**Document passage:**
A Singular Vision: Powell and Pressburger
With their celebrated masterpiece The Red Shoes currently showing on the big screen, Mike Pinnington considers the films of Michael Powell and Emeric Pressburger…
When I think about the moments of movie magic that have stayed with me well beyond the first viewing of a film, few can compete with the flights of fantasy conjured by filmmaking duo, Michael Powell and Emeric Pressburger. Each subsequent viewing of certain of their films (and there have been many) is accompanied with an anticipation of a warm, comforting hug; but, also, and as if for the first time, to be touched in head and heart with something of the ineffable-verging-on-the-miraculous.
The partnership of Englishman Powell and Hungarian émigré Pressburger is one of the most fruitful in British cinema history – they would work together (under the name, The Archers) between 1939 and 1972 on more than 20 features. I feel it is worth noting here that even a relatively minor P&P movie is better than much of what we might see at the multi-plex today, but they truly hit their stride with a phenomenal run during the 1940s in a perfect marriage of creativity and execution; that run produced no less than four masterpieces, beginning with 1943’s The Life and Death of Colonel Blimp.
But it was their following trio of phenomenal films that I can’t separate, either in terms of their resounding excellence or, indeed, which I saw first. (Whichever, it would most likely have been on an old black and white TV set during a happy weekend spent at my nan and granddad’s.) Chronologically, it begins in 1946 with A Matter of Life and Death, followed by Black Narcissus (1947) and, rounding out the perfect hattrick, 1948’s The Red Shoes. These were bold, even subversive, experimentations with style, form and more.
If I can’t place them in any kind of hierarchy, what this superlative triumvirate have in common are themes that ran like life blood through the best (and much of the rest) of The Archers’ oeuvre: identity, morality – ‘They aren’t poor, they just haven’t got any money,’ says Roger Livesey’s Torquil in 1945’s I Know Where I’m Going – romantic and platonic love, and the human condition.
Set during the Second World War, P&P delivered A Matter of Life and Death – hardly your typical propaganda film, it focussed not on the indomitable allies, but rather on the indomitable, unpredictable power of love. At its centre is the blossoming romance between David Niven’s seemingly doomed airman and Kim Hunter’s radio operator, with whom he shared what were anticipated by all to be his final moments. But, bailing out of his irreparably damaged aeroplane sans parachute, Niven’s Peter Carter, lost in the fog, somehow – initially at least – escapes the ultimate fate, only to be summoned to the afterlife, where a case must be made to ascertain the life or death of the title.

**Information shown:**
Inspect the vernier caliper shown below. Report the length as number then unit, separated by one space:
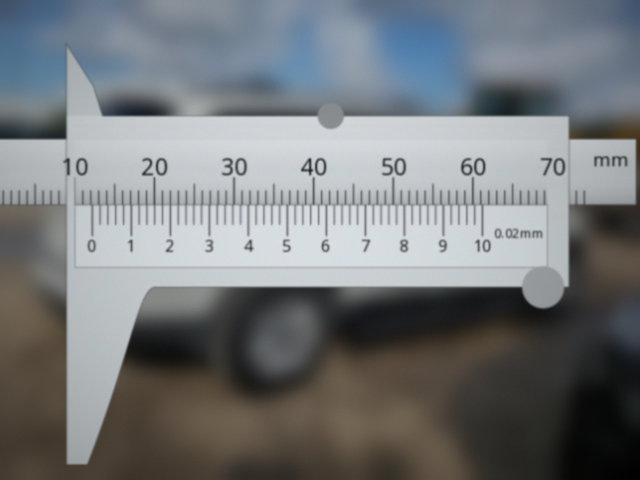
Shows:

**Set of tasks:**
[a] Check each statement against the Powell and Pressburger piece and answer yes or no, quoting the words from the piece that decide it. (i) Powell and Pressburger worked together under the name The Archers from 1939 to 1972. (ii) Black Narcissus was released in 1948. (iii) In A Matter of Life and Death, Kim Hunter plays a radio operator.
[b] Output the stretch of the Powell and Pressburger piece from "But it was their" through "form and more.", word for word.
The listing isn't needed for anything here.

**Numbered responses:**
[a]
(i) Yes: "they would work together (under the name, The Archers) between 1939 and 1972 on more than 20 features"
(ii) No: "Black Narcissus (1947)"
(iii) Yes: "David Niven’s seemingly doomed airman and Kim Hunter’s radio operator"

[b]
But it was their following trio of phenomenal films that I can’t separate, either in terms of their resounding excellence or, indeed, which I saw first. (Whichever, it would most likely have been on an old black and white TV set during a happy weekend spent at my nan and granddad’s.) Chronologically, it begins in 1946 with A Matter of Life and Death, followed by Black Narcissus (1947) and, rounding out the perfect hattrick, 1948’s The Red Shoes. These were bold, even subversive, experimentations with style, form and more.